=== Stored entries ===
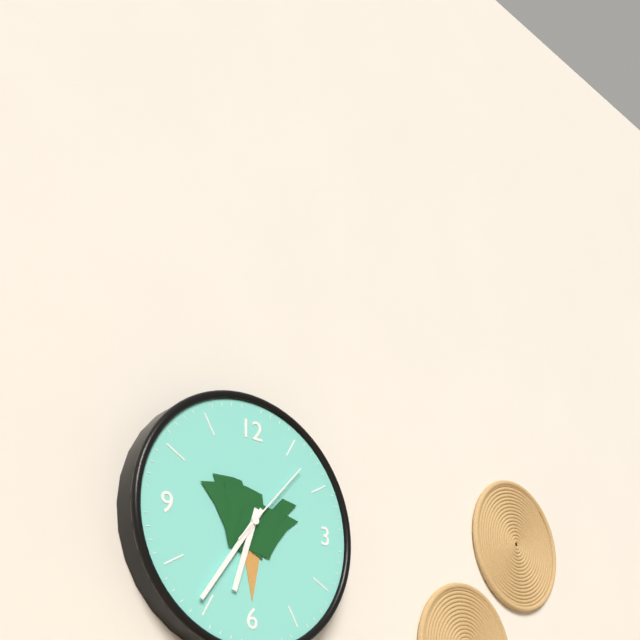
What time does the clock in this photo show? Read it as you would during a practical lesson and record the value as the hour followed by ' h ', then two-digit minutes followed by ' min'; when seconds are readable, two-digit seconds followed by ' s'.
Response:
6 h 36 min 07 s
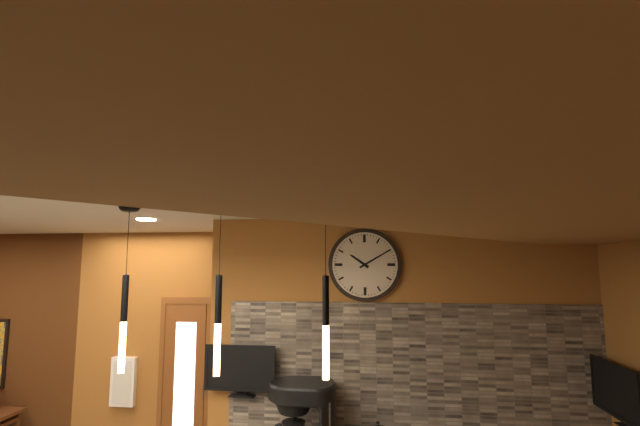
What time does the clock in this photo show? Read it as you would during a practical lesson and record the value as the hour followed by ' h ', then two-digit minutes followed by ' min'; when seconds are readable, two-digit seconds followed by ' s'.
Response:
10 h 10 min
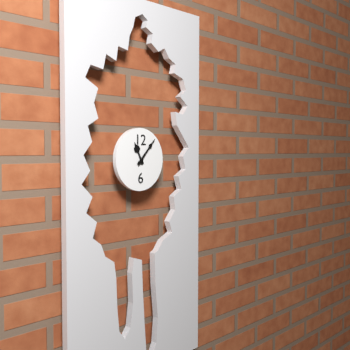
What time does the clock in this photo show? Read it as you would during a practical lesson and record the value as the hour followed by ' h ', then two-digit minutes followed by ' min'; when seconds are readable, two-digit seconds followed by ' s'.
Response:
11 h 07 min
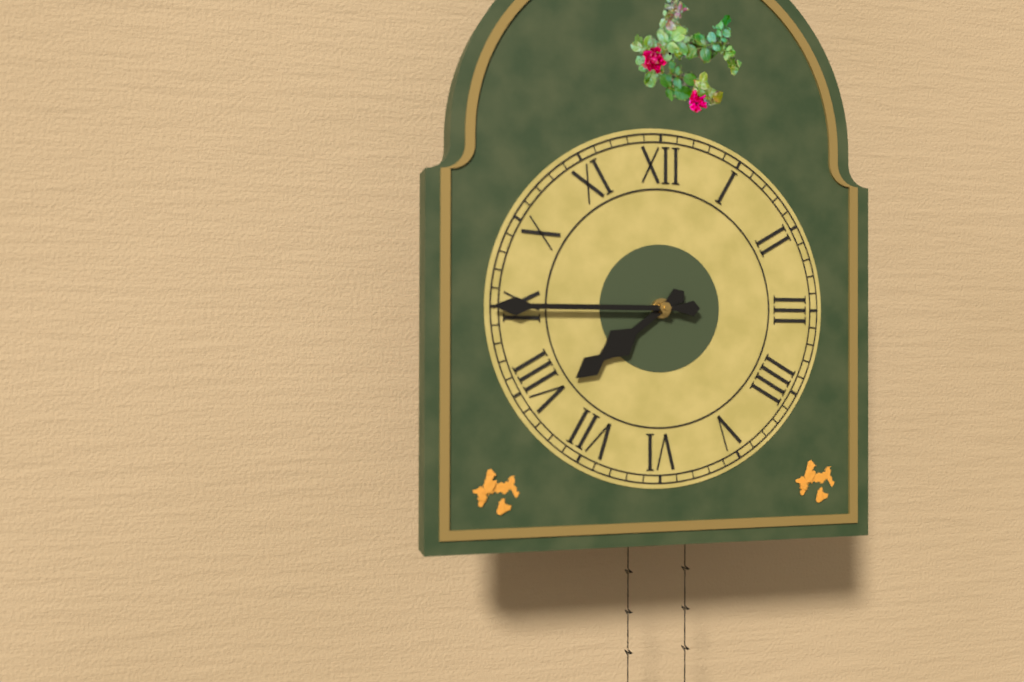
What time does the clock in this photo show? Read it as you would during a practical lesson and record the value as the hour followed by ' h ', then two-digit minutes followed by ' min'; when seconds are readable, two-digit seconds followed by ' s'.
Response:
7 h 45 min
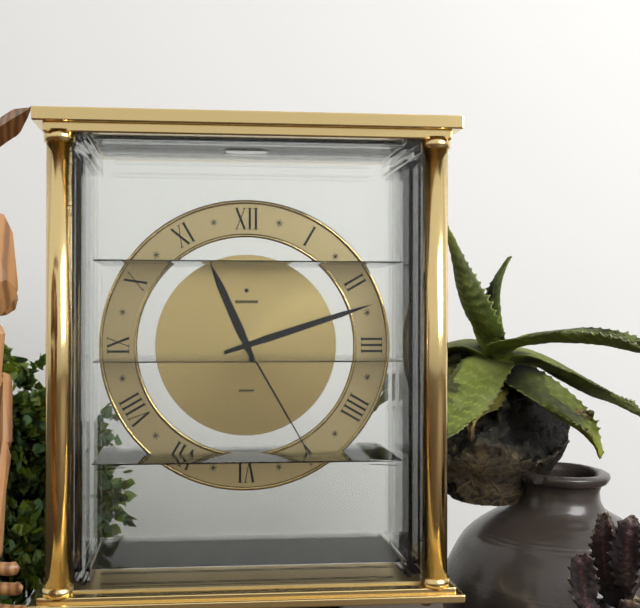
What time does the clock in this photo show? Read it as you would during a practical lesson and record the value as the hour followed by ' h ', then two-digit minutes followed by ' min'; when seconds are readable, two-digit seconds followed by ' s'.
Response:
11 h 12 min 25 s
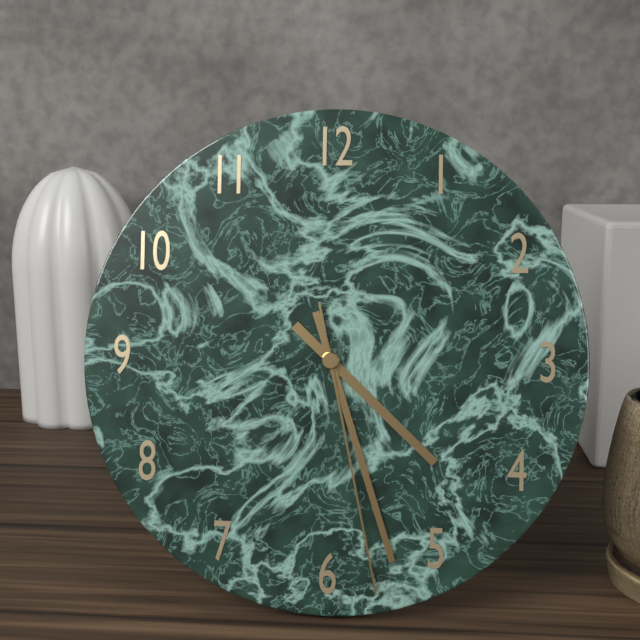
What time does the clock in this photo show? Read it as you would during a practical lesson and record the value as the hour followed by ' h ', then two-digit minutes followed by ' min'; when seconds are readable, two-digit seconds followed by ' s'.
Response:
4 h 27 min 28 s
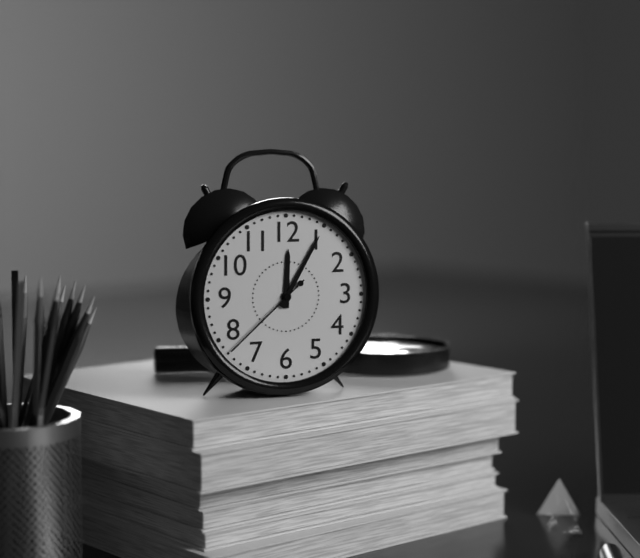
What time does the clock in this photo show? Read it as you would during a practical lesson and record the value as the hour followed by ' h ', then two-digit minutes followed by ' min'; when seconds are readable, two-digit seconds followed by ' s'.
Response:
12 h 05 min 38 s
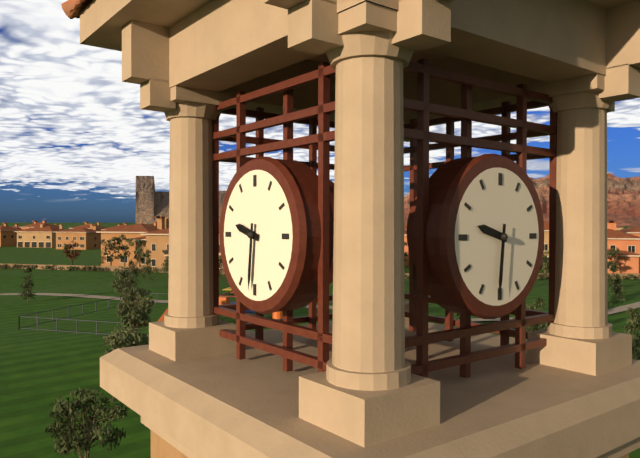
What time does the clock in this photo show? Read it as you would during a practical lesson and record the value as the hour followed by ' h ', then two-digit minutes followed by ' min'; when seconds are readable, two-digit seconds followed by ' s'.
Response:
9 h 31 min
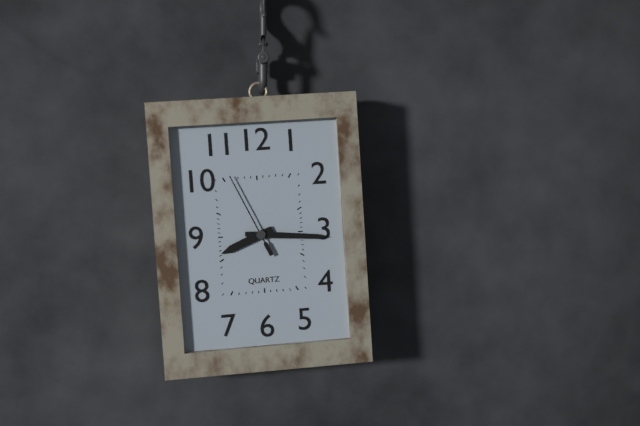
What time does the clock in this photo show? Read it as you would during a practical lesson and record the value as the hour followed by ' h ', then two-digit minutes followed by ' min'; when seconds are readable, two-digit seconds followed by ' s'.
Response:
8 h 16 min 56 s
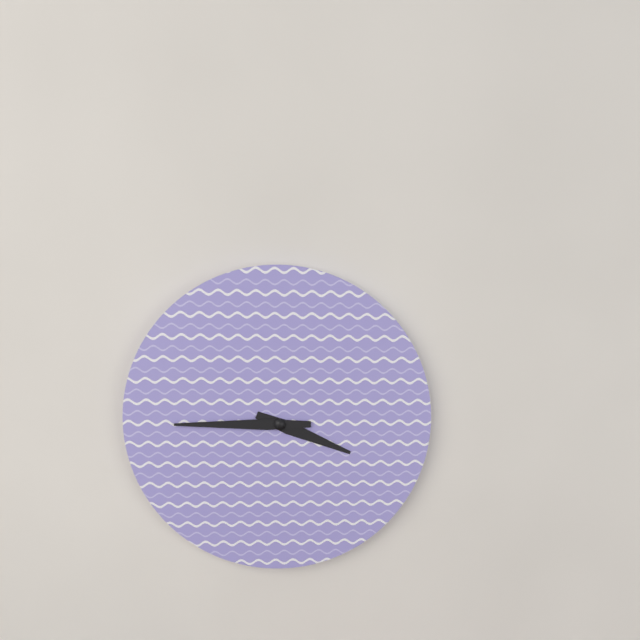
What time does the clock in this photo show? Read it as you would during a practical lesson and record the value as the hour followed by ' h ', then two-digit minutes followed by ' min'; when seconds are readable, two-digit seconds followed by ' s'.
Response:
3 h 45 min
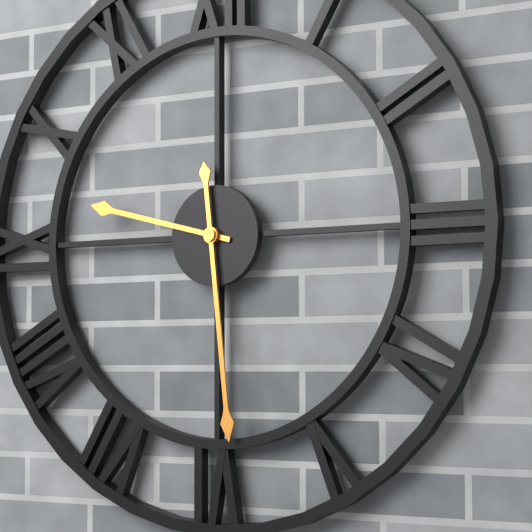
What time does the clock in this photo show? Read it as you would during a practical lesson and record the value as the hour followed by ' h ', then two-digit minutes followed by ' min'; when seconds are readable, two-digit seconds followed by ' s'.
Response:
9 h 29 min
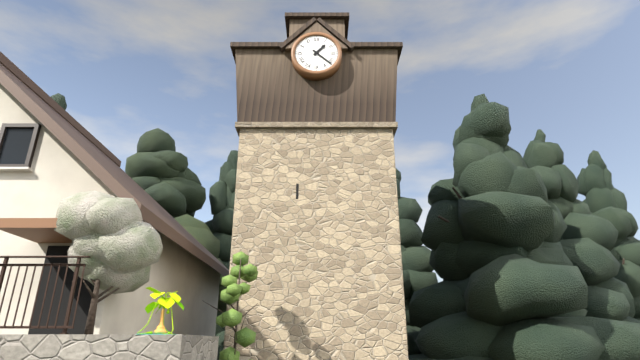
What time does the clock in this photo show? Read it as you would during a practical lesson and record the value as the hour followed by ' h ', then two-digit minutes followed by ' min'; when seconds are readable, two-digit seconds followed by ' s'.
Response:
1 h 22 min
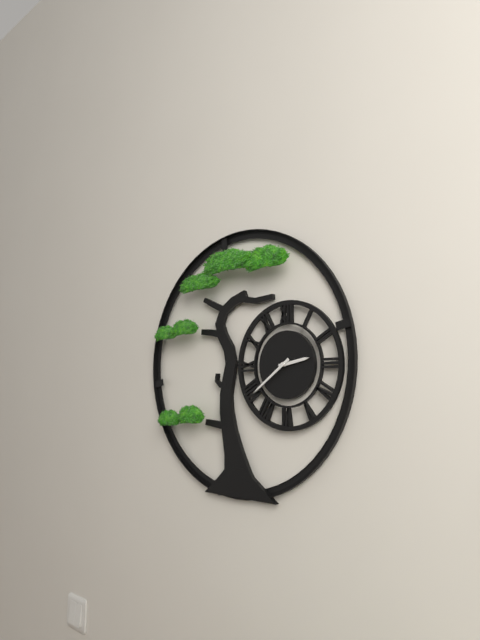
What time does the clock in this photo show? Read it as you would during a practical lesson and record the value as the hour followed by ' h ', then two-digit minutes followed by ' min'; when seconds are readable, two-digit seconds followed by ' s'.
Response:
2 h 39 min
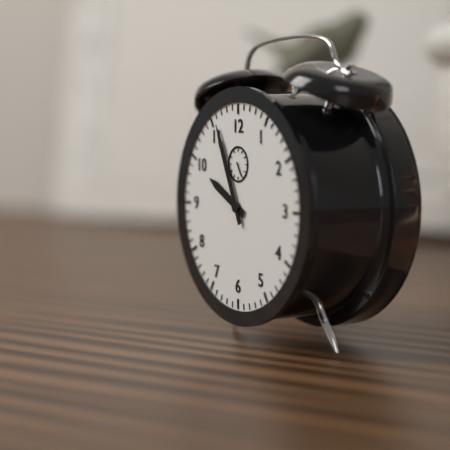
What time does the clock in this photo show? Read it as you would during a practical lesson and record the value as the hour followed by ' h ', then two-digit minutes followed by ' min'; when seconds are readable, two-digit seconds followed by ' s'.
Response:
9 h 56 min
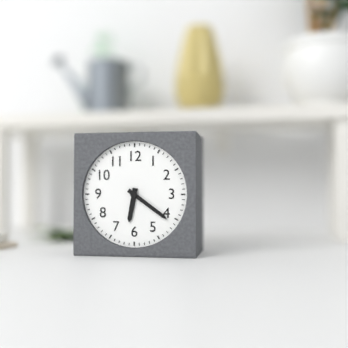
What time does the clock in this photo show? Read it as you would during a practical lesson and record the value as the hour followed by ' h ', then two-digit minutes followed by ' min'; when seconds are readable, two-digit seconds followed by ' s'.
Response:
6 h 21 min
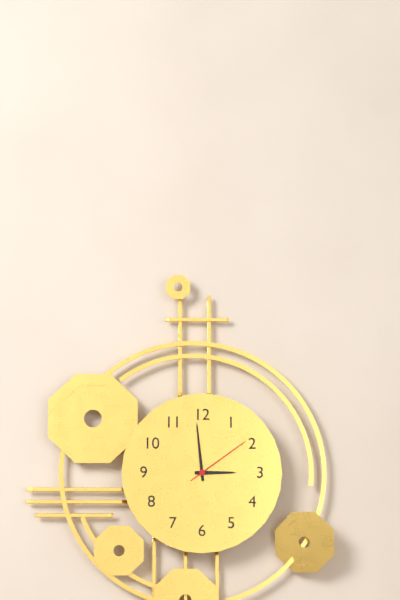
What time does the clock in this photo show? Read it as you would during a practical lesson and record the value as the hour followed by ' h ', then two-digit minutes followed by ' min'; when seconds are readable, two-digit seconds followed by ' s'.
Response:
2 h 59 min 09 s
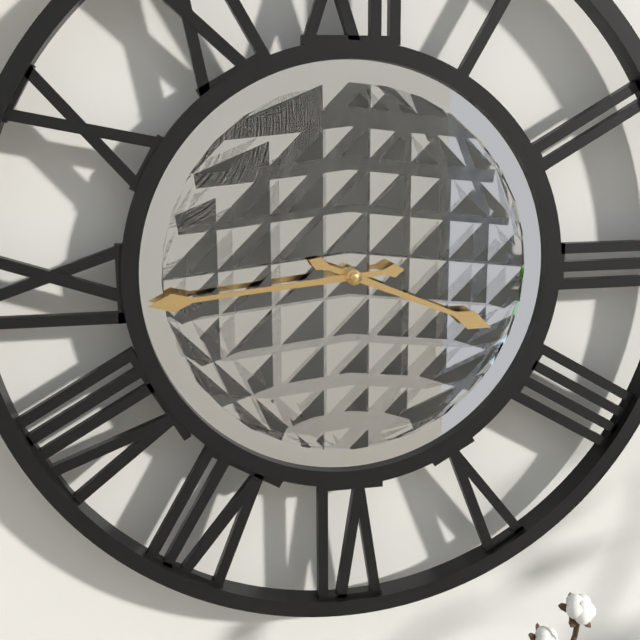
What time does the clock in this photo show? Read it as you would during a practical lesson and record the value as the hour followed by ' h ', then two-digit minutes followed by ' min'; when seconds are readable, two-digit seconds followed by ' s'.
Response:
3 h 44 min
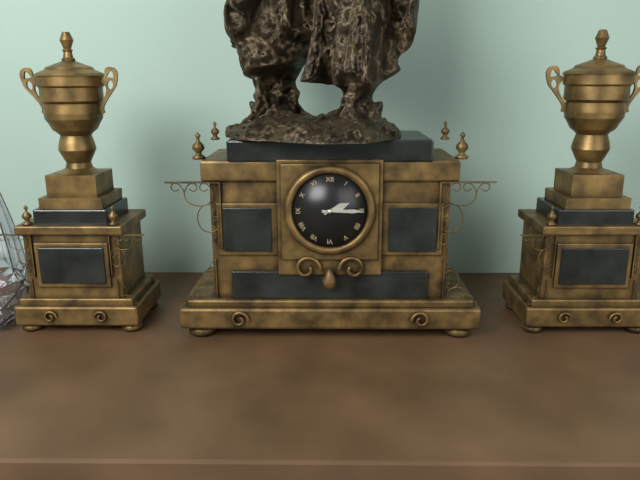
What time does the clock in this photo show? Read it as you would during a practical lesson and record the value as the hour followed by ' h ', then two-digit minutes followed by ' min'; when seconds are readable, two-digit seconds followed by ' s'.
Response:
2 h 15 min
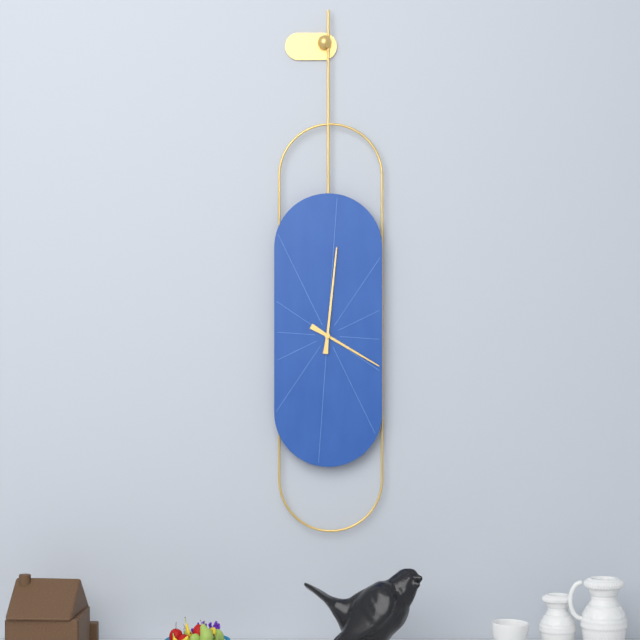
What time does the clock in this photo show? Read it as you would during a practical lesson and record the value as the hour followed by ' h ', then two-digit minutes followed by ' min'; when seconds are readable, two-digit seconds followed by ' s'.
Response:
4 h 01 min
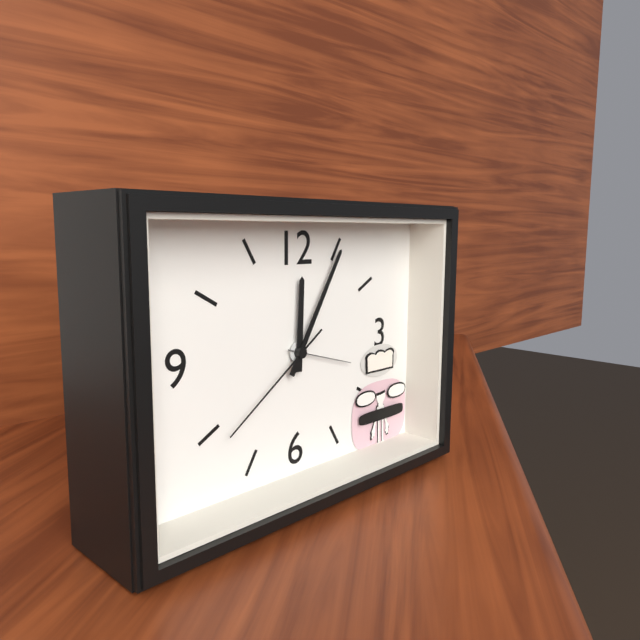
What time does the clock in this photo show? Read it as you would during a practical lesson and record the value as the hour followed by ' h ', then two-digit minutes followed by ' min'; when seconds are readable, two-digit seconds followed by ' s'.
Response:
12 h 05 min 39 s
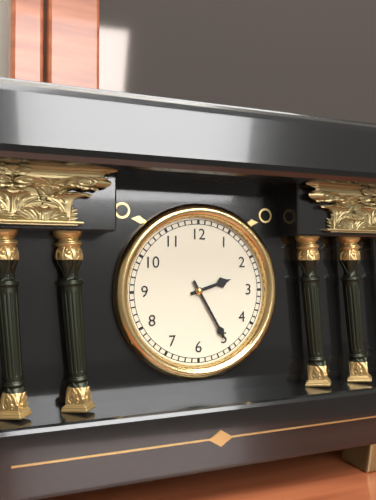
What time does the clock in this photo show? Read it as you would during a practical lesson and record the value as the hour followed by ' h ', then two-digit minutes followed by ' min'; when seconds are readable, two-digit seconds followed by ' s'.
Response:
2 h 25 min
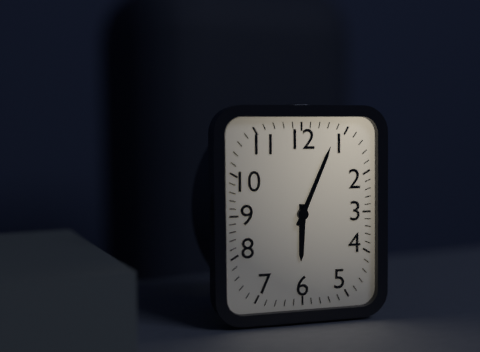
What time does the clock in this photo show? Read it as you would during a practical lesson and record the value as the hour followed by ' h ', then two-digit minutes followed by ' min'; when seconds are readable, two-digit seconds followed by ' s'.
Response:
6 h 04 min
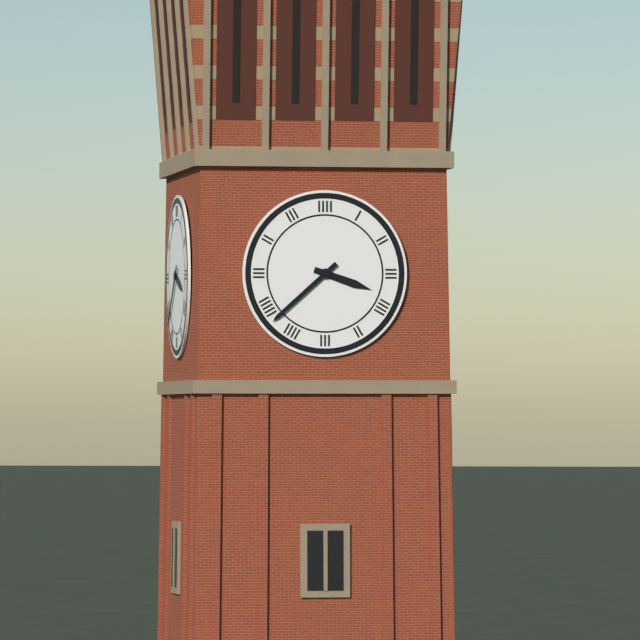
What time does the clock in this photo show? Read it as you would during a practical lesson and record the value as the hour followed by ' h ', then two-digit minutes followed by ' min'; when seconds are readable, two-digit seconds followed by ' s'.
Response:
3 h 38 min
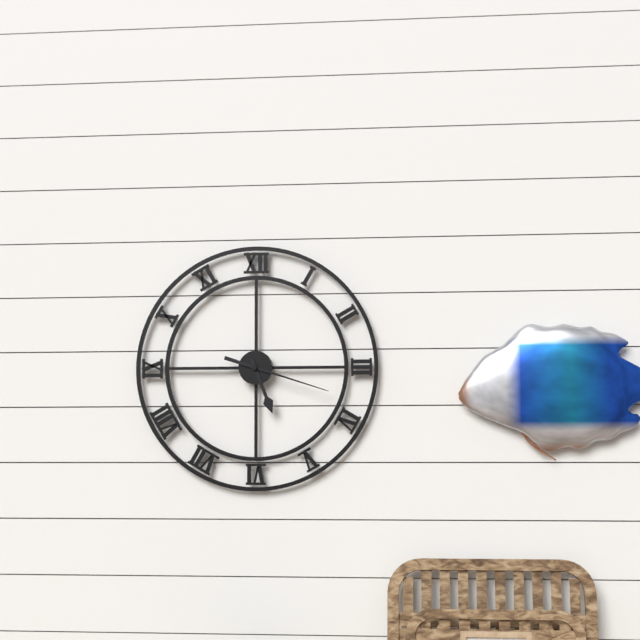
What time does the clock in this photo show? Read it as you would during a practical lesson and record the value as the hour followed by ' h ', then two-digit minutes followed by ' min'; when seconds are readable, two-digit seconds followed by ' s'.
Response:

=== Task description ===
Copy the part of the records above that begins at their very start and ends with the line containing "10 h 10 min", including both ends. Leave the pictures out of your answer.

=== Exercise output ===
What time does the clock in this photo show? Read it as you would during a practical lesson and record the value as the hour followed by ' h ', then two-digit minutes followed by ' min'; when seconds are readable, two-digit seconds followed by ' s'.
Response:
6 h 36 min 07 s
What time does the clock in this photo show? Read it as you would during a practical lesson and record the value as the hour followed by ' h ', then two-digit minutes followed by ' min'; when seconds are readable, two-digit seconds followed by ' s'.
Response:
10 h 10 min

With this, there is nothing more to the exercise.